Comment 11 Javen O'Neal 2016-09-10 06:14:30 UTC
There are a couple suggested strategies in the TempFileCreationStrategy javadocs
https://poi.apache.org/apidocs/org/apache/poi/util/TempFileCreationStrategy.html

Feel free to subclass TempFileCreationStrategy to something that implements the desired behavior -- store poifiles unsegregated from other system temporary files which are cleaned up by a cron job (I like that solution for a long-running server use case), or have Java do the cleanup either with a timer, a fixed-length container, or something else.

Then it's as simple as TempFile.setTempFileCreationStrategy(YourTempFileCreationStrategy).

If you need a more flexible solution, you need not restrict yourself to TempFile.

We use TempFile and DefaultTempFileCreationStrategy for our unit tests, which is the main purpose for them existing--we never bothered to mark them as @Internal or package-private, but it is unlikely that we would internalize them at this point.

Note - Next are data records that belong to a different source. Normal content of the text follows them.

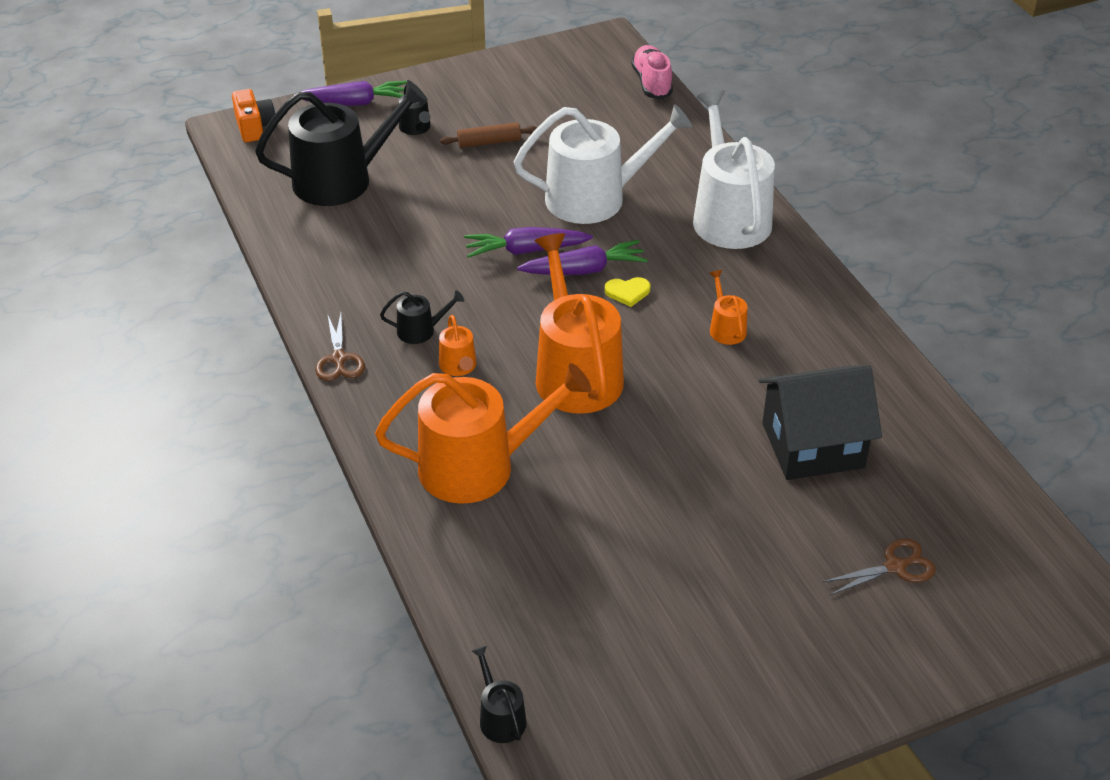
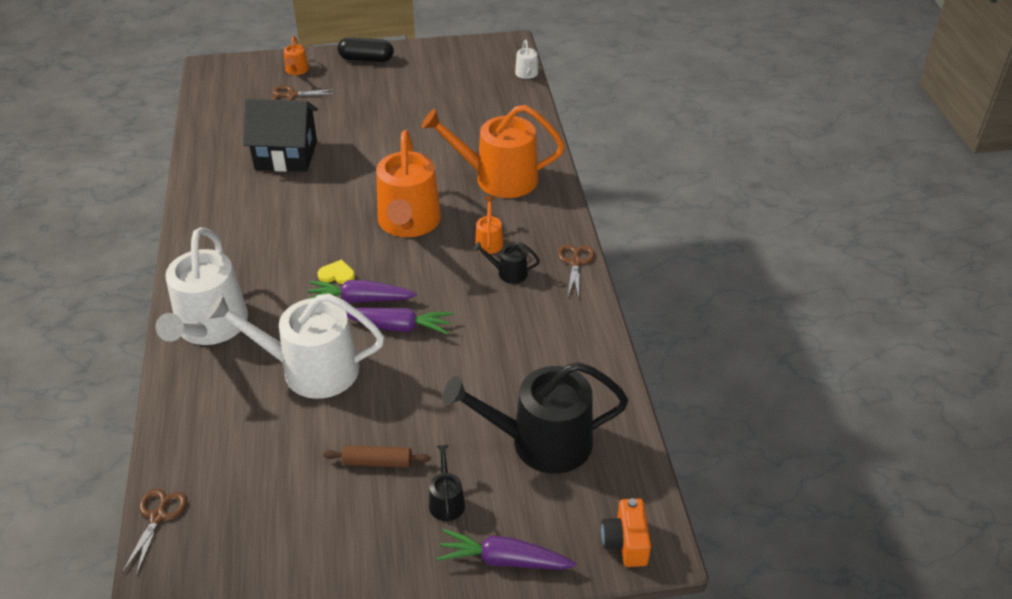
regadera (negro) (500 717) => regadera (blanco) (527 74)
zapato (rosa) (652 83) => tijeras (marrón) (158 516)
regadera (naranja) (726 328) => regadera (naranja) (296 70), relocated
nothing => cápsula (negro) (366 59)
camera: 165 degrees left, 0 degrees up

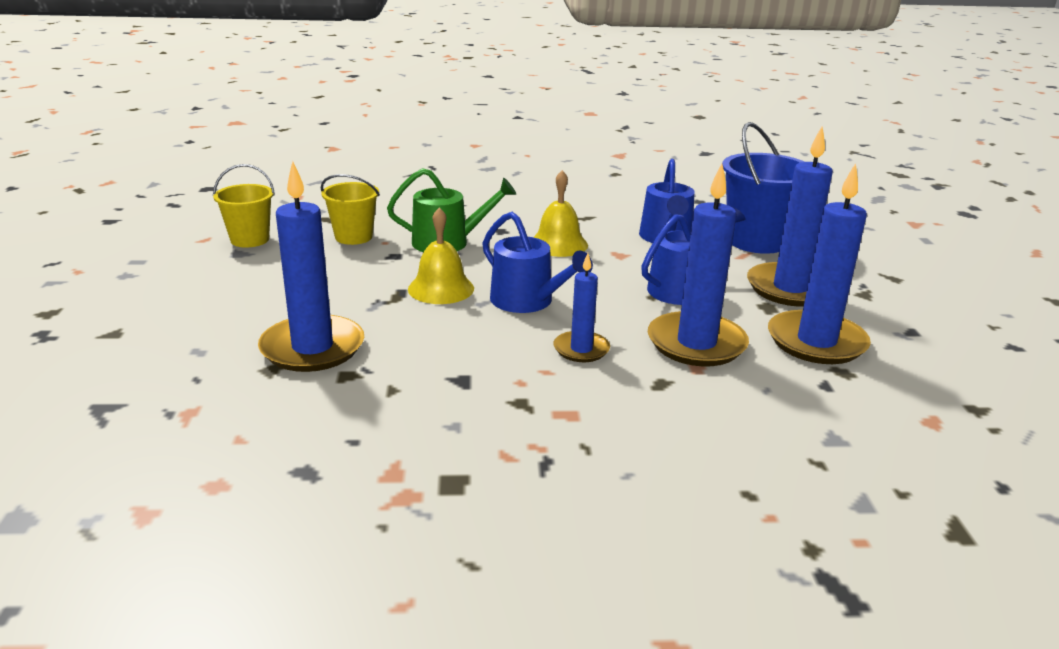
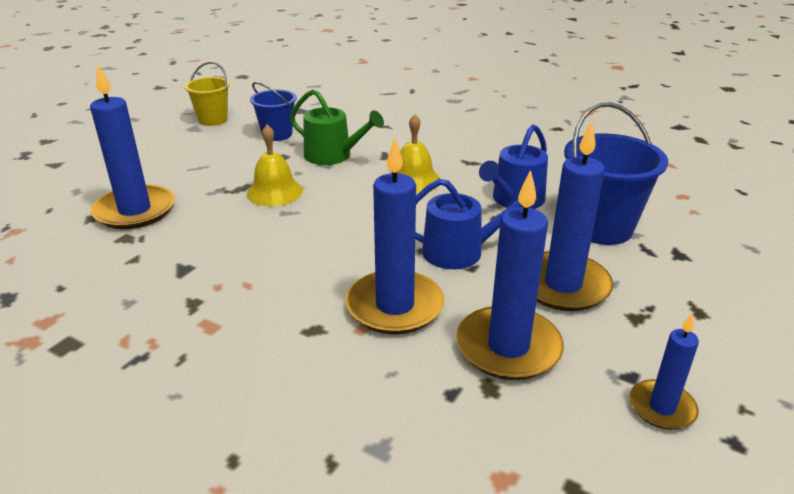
balde (amarillo) (353 237) => balde (azul) (277 134)
regadera (azul) (527 301) => nothing
vela (azul) (581 349) => vela (azul) (662 407), relocated
camera: 35 degrees right, 5 degrees up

I do not see a huge benefit implementing classes that are not specific to handling Microsoft Office files in POI. I would rather see temporary file creation and deletion moved to a general purpose I/O library so that these classes could appeal to a wider audience. Any ideas if such a library exists beyond java.io and java.nio?
Comment 12 Yaniv Kunda 2016-09-25 07:29:10 UTC
It looks like r1746932 (which fixed this issue for failing tests) should solve the root cause by trying to create the temp dir on each temp file creation.
Comment 13 Dominik Stadler 2016-11-01 20:13:33 UTC
Yes, it seems solution 2) "Ensure that poifiles is created each time before creating a temp file" was implemented via r1746932, thus this should be fixed now.

Other ways can be added as custom strategy as described by Javen.